Are You Preparing For The Changing World Of Work?

HR-IT.png

Thursday, 9.24pm

Sheffield, U.K.

Of course you are. Why wouldn’t you be?

If you’re running a large organisation, putting the systems in place to help your team work anytime anywhere has been a top priority for your IT team.

It’s also been the priority for the last tech giants for the last decade. And now you can run your entire business from the cloud.

If you’re a newish company, that way of working must just seem natural.

But here’s the challenge, as I see it.

A Google funded study in 2010 found, perhaps unsurprisingly, that collaboration and innovation are closely correlated.

So, encouraging the first should help with the second.

So, how do you go about that? Well, you start by providing the tools that organisations like Google sell – according to them anyway.

And that raises other issues, and perhaps some of these are familiar to you as well.

In most organisations, the balance between having room to create and innovate and the need to be secure and locked down usually ends with everything being locked down.

You’re free to do anything you want, as long as it’s in Microsoft Excel or Google Docs.

And that is increasingly not very much.

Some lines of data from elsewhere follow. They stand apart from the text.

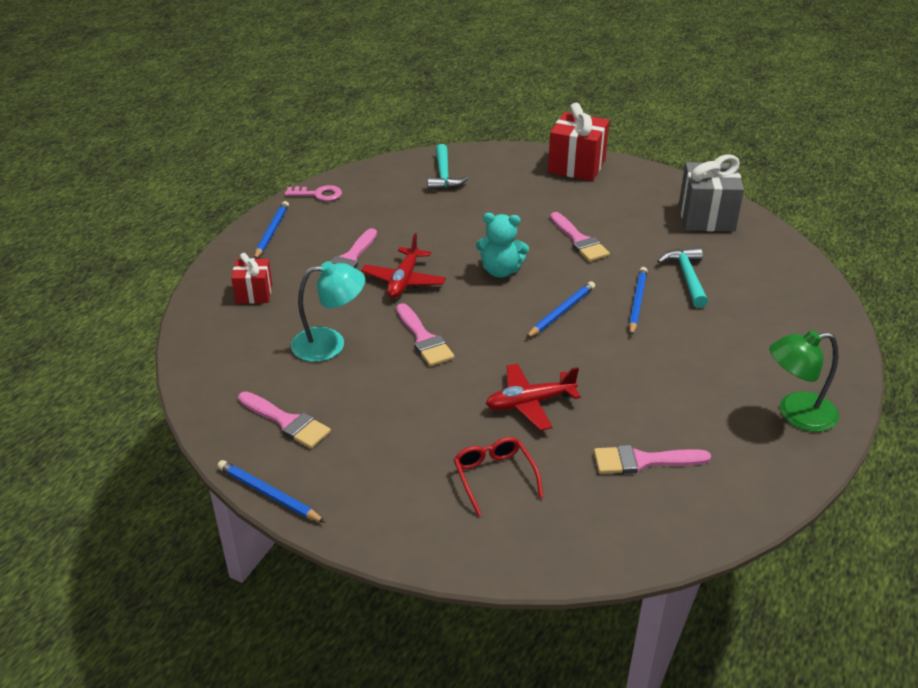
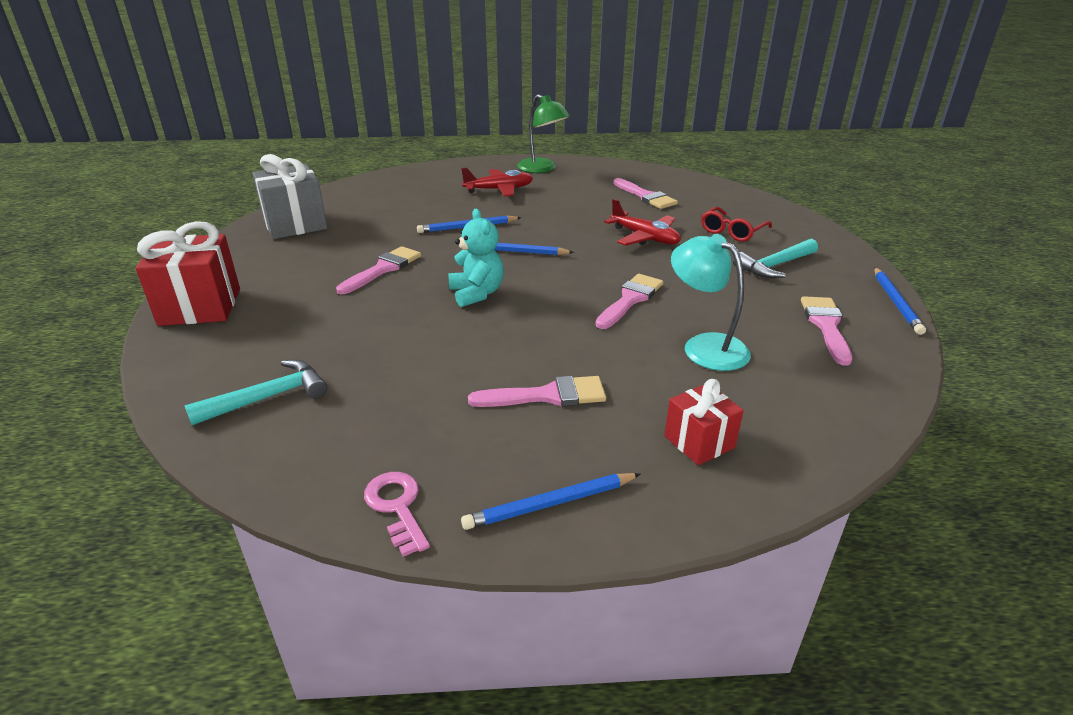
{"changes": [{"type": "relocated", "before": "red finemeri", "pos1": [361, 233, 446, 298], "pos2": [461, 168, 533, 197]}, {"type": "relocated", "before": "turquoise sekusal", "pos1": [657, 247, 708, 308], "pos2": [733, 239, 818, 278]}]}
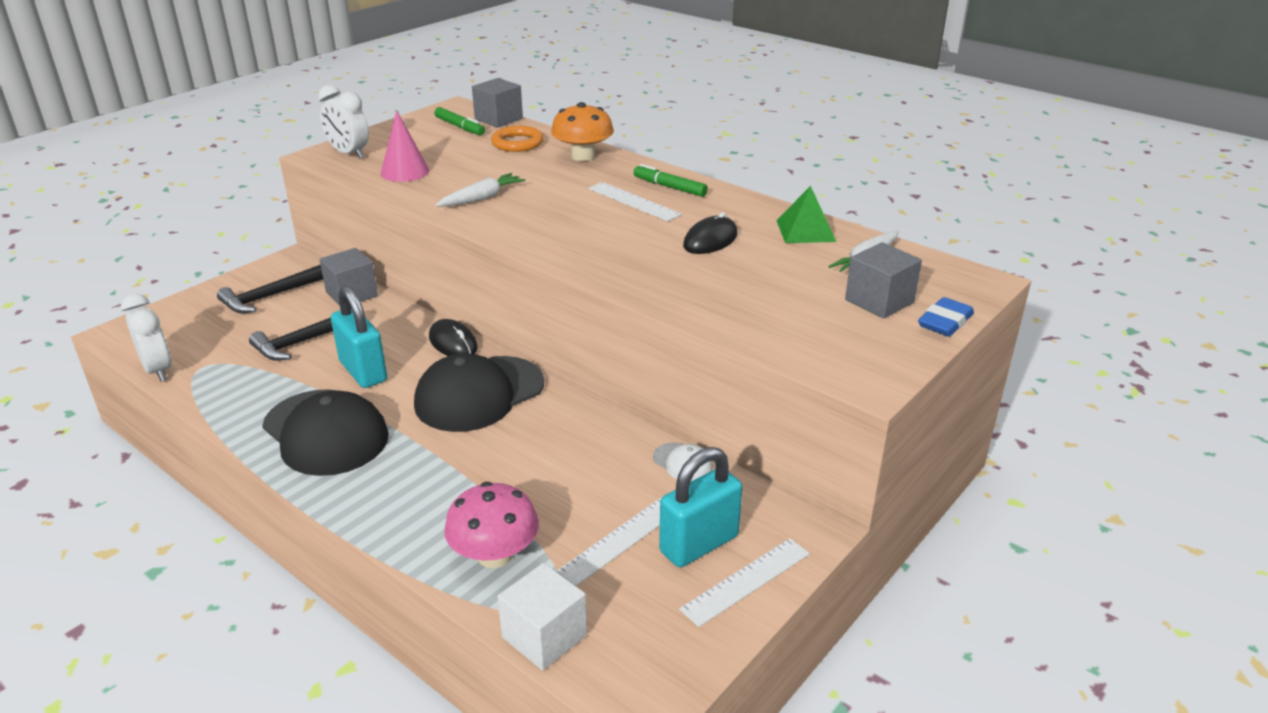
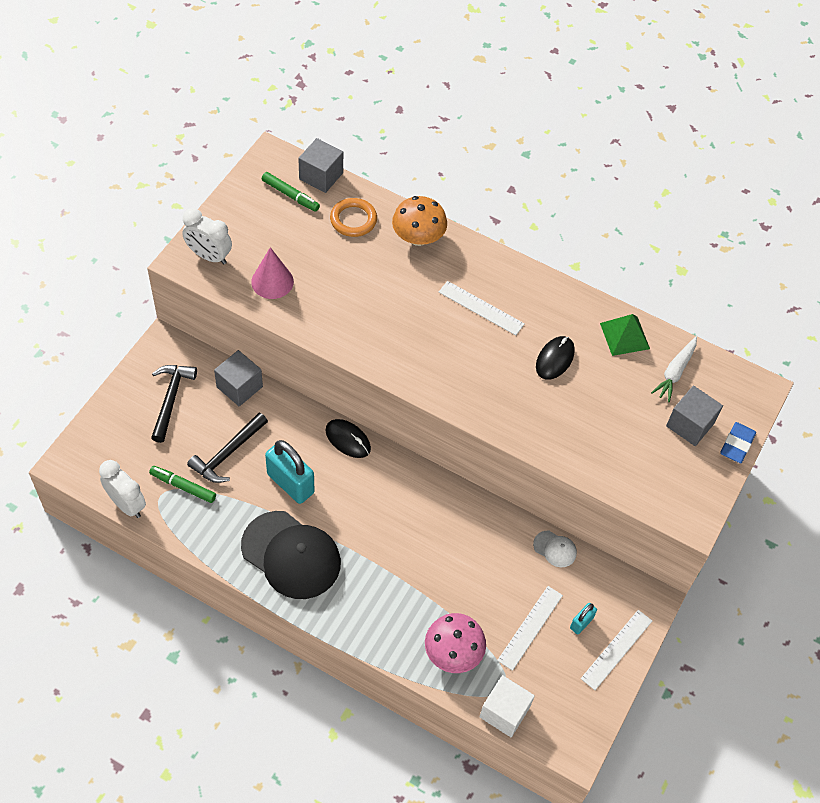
{"changes": [{"type": "relocated", "before": "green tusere", "pos1": [633, 164, 708, 197], "pos2": [149, 466, 216, 503]}, {"type": "missing", "before": "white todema", "pos1": [435, 173, 525, 207]}, {"type": "spun", "before": "black sekusal", "pos1": [217, 265, 323, 313], "pos2": [151, 365, 197, 443], "turn": 150}, {"type": "missing", "before": "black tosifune", "pos1": [414, 353, 544, 432]}, {"type": "size", "before": "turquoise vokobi", "pos1": [659, 447, 742, 567], "pos2": [570, 603, 597, 634], "scale": 0.5}]}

In the online version of Excel, for example, you can’t really do much with macros or automation. Getting started is harder in Google docs.

Many employees in companies are probably frustrated.

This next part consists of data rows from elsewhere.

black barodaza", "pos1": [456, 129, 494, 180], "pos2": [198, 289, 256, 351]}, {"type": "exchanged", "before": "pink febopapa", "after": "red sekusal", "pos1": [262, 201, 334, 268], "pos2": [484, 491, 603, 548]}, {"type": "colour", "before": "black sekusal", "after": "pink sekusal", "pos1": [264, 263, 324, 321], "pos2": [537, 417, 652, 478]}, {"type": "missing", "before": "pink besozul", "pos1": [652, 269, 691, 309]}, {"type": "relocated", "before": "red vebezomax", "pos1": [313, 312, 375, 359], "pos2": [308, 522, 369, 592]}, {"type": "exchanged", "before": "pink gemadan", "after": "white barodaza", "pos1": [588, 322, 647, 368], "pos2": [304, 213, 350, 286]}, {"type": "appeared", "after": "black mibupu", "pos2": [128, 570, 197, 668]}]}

Frustrated because they know what good should look like, but they’re working with tools that are so limited for security reasons that they might as well be working with a typewriter for all the increased productivity they get.

Now, that’s not an easy circle to square. Yes you’d love to give all employees a free rein to do whatever they like. But you don’t want your system crashed or open to anyone, especially someone who decides to delete all your data because they have a grudge.

I know of many organisations that still struggle with simple tasks – like doing a mail merge. They still have to edit and send out documents one by one.

At the other extreme – you have some who say that what you need in a company to be innovative is people that wear t-shirts that say things like “Safety third”.

The first time someone actually has an accident, however, the lawyers will come in and close everything down.

It may be that we’re in the middle of trying to reconcile and understand this new way of working.

Or – more likely – we’ve simply had this problem all the time. How do we get people and machines to work better together.

And the place to start is – we don’t.

Machines are good at repetitive, mechanical tasks.

People are good at creative and social tasks.

We should start by getting machines and people to do what they are good at.

It’s only when we have to get machines and people working together that we should, very reluctantly, put them together.

Does that sound bonkers. Completely unreasonable?

Well… let me ask you this.

If you weren’t able to get to your mobile phone all the time – perhaps you left it at home – just how much more work would you get done without being interrupted?